HOCA VE AKSAK TİMUR

               Hoca’nın fıkrasını bilmeyen pek yoktur: Birgün Timur ile Hoca hamamda yıkanırken Timur Hoca’ya sorar: “Hoca benim değerim nedir?” Hoca, “Otuz akçe!” diye cevap verir. Timur, “Amma da yaptın Hocam der, benim belimdeki peştamal eder otuz akça!” Hoca hiç bozmaz: “Ben de zaten peştamalın değerini söyledim.”

               Birçok insan kendini değerli bir şey sanır. Hâlbuki insana değer katan ne kürk ne börktür. Koltuk da, mal mülk de, meslek de insanı değerli yapmaz. İnsan ancak erdemleri ölçüsünde değerlidir. 

               Peki erdem ya da eski dilde fazilet denen şey nedir? Her toplumda dönem dönem erdem değişmekle birlikte doğruluk, çalışkanlık, vefa, ümitvarlık, diğergamlık, hatırşinaslık gibi insanlığın her zaman itibar ettiği erdem saydığı özellikler vardır. Geçenlerde okuduğum Göktürklerin hayatını anlatan bir romanda Çinlilerin değer yargıları küçümseniyor, Göktürklerin savaşmak, dövüşmek, at binmek ve av avlamak gibi sosyal hayatta uyguladıkları davranışlar yüceltiliyordu.

               Timur erdemli midir?
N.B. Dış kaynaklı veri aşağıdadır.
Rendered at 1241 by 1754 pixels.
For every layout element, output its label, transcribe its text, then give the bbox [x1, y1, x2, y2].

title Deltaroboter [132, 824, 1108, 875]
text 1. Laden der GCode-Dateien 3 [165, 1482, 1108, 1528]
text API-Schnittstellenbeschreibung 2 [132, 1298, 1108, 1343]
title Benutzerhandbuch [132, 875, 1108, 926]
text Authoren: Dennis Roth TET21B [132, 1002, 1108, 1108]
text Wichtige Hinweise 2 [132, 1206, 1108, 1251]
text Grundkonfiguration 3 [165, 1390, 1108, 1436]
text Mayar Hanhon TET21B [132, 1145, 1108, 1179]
Kaba gücü en saygın değer olarak kabul edenler için Timur erdemlidir. Çünkü o zamanın imkanlarıyla çok büyük bir devlet kurmuştur. Ama adaleti yücelten bir kişi için Timur bir zalimdir. Girdiği her şehirde insan kellelerinden kule yapan bir hükümdardır.

               İlkel toplumlarda kavga etmek ve kaba güç putlaştırılır. İnsan uygarlaştıkça kaba güç değil zeka ve emek isteyen değerler yüceltilir. Bir dönem bizde de kaba güce tapınma zirve yapmış bunun sonucunda kendimizi çok beğenmişiz. Sadece onunla kalsak iyi de başka ulusları küçümsemişiz. Bugün sosyal medyada gezen düşüncelere bu gözle bakarsanız kudurursunuz. Araplar tembeldir, Yunanlılar beş para etmez. İranlılar gericidir, Amerikalılar ve İngilizler bütün dünyanın düşmanıdır…. Bu düşünceler ülke içindeki farklı etnik kökene bağlı kesimler için de geçerlidir: Bunlar vatan hainidir, şunlar at hırsızıdır, ötekiler milletin kanını iliğini sömürür, berikiler kaba ve cahildir.

               Bir atasözümüz, “Adamın kötüsü olmaz; meğer ki züğürt ola!” der. Bu, tabii ki uçta bir ölçü. Doğru ve her dem geçerli olacak ölçü, “Adamın kötüsü olmaz meğer ki erdemsiz ola”dır. Hoca ne diyor? “Adamın kendisi beş para etmeyebilir, ama sırtındaki giysiler bile para.” Bunun tersi de bir atasözümüzde anlatılır: “Peynir iyi ama it derisine basılmış.”  

               Günümüzde sadece her insanın değil, her canlının, hatta taşın toprağın bile bir kimliği olduğuna, bu kimliğe saygı duyulması ve korunması gerektiğine inanılıyor. Bu yaklaşım elbette ki idealist bir yaklaşım. Realist yaklaşım, Hoca’nın yaklaşımı: Herkese layık olduğu kadar değer vermek. Erdemsiz kişilere itibar etmemek. Yoksa sükut-ı hayal pek ağır olur.

               SOMSÖZ: DEĞERSİZE DEĞER VERMEK, DEĞERLİYİ KÜÇÜLTÜR.